How does a board of directors know what’s going on so action can be taken before a hostile workplace environment permeates the corporate culture, with all the associated damage to the company? An effective board will have good knowledge of the company’s culture through a variety of ways: It will receive reports from not only the CEO but also key executives, both in the boardroom and other meetings. There will be one-on-ones at dinner or otherwise for informal yet meaningful discussions. Private board meetings take place with the chief compliance officer, chief risk officer, legal counsel, internal audit, external audit, and others positioned to know what is truly going on in the organization—including such matters as multimillion-dollar settlement payments. Certainly the CEO needs to know of these meetings and, unless fingers point directly at him or her, the CEO needs to be apprised of important information communicated. Information also is obtained via whistleblower or helplines or similar reporting channels, with a sharp focus on whether those vehicles are trusted to ensure anonymity and action.

Directors at many companies increasingly are getting out into the field, talking directly with production, supply chain, sales, HR, and other personnel—not only with managers, but also with those doing the hands-on day-to-day work. These discussions can provide critically important information about what really goes on in the organization. Certainly board members are not auditors and are not positioned to, nor should they, take inordinate amounts of time to look deeply into the bowels of the company. But experienced and insightful former executives sitting on a board can learn much by asking a few relevant questions.

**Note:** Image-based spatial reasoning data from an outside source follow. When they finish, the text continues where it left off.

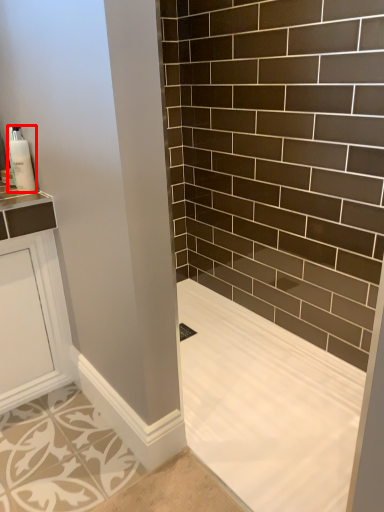
Question: From the image's perspective, where is soap dispenser (annotated by the red box) located in relation to bath in the image?

Choices:
 (A) below
 (B) above

Answer: (B)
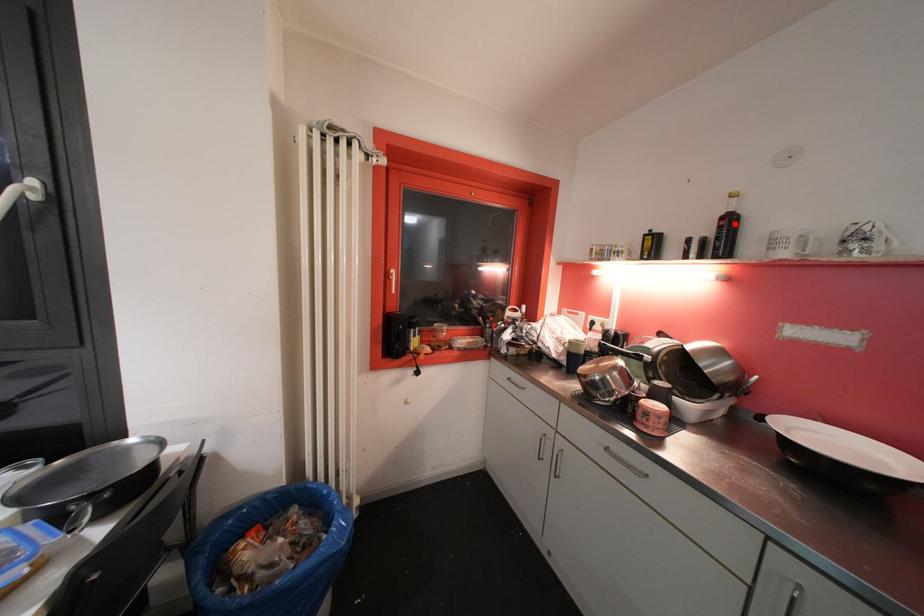
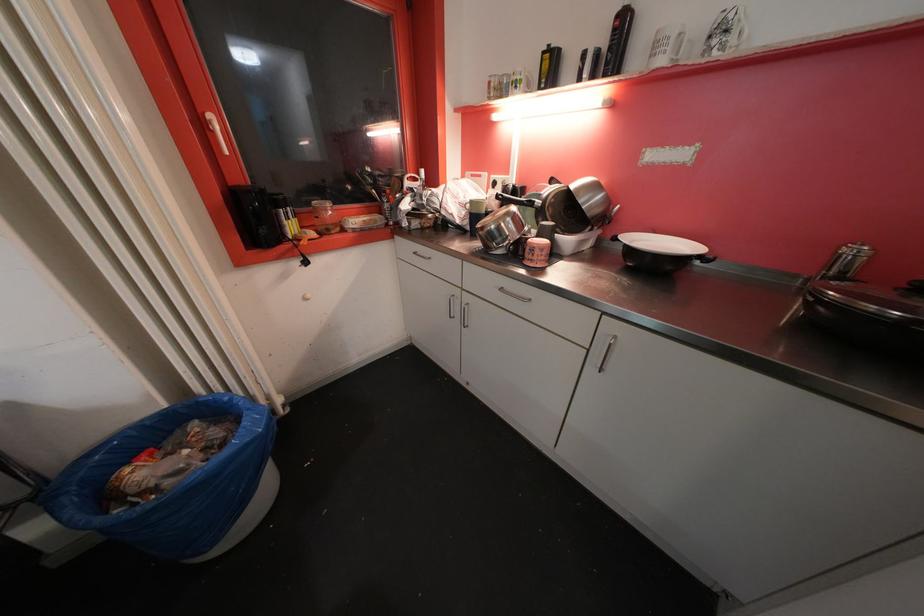
The point at the highlighted location is marked in the first image. Where is the corresponding point in the second image?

Another effective way for a board to learn what’s going on is through what’s sometimes called a risk-culture survey. Done well, a carefully constructed questionnaire is distributed periodically by management to company personnel—to all employees at once or on a rotating basis. The feedback must be carefully analyzed and corrective action initiated. Importantly, it’s not necessarily the information garnered from one set of responses, but rather trend lines over time, along with clear feedback to personnel that management is taking the results seriously and formulating and carrying out plans to deal directly with problems as needed. To obtain honest feedback, it is absolutely critical that assurances of anonymity are believed. To help gain trust, it can be useful to utilize an outside firm and make clear the information is provided to one executive, such as the company’s chief compliance officer. The board must be provided the results, and the CEO as well, though if there are issues related to the CEO’s actions the report may need to be redacted.

Experience shows it’s not common for a CEO to be the source of such cultural problems. But it can happen, and the board needs to learn about and deal with it.

But what to do when the CEO is also chairman, as appears to be the case at Fox News? That’s why board independence is so important. Survey results and other information garnered need to be understood by an independent committee, such as audit, with further discussions in private meetings of the independent directors, so that any indications of improper behavior and related cultural problems are dealt with swiftly and appropriately. Unless such problems are fully addressed, including dealing with all of the executives involved with misdeeds, the damage can be severe and long-lasting.

Back at Fox News, it’s now been reported that Gretchen Carlson has settled for a payment of $20 million, along with an apology from Fox News, and the company is in settlement negotiations with other women. Roger Ailes resigned on July 21st, a mere 15 days after Carlson filed her lawsuit. Ailes received $40 million as part of his exit agreement and will continue to consult interim CEO Rupert Murdoch through 2018. What will happen at Fox News going forward remains to be seen. We’ll be watching with interest.